• **What you are asked to do**:
Retype, word for word, the part of the items that opens with the line containing "order: Decapoda" and closes with the line containing "common name: European green crab". Include both of those lines.

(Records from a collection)
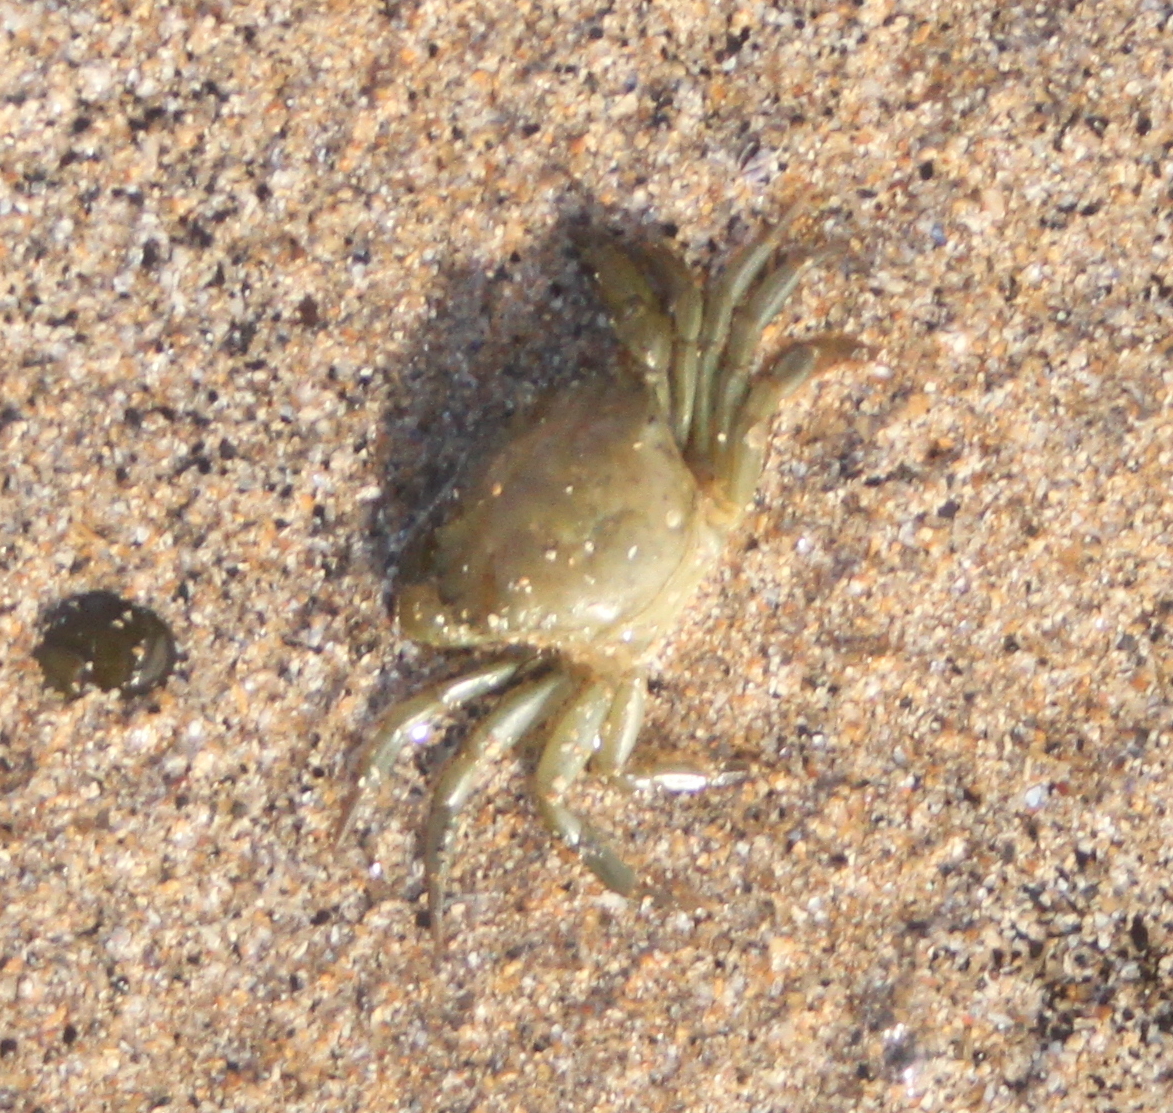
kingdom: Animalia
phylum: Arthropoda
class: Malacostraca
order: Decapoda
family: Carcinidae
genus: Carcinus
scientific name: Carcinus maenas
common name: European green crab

---

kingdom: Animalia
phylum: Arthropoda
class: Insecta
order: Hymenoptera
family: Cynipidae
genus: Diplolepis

• **Task answer**:
order: Decapoda
family: Carcinidae
genus: Carcinus
scientific name: Carcinus maenas
common name: European green crab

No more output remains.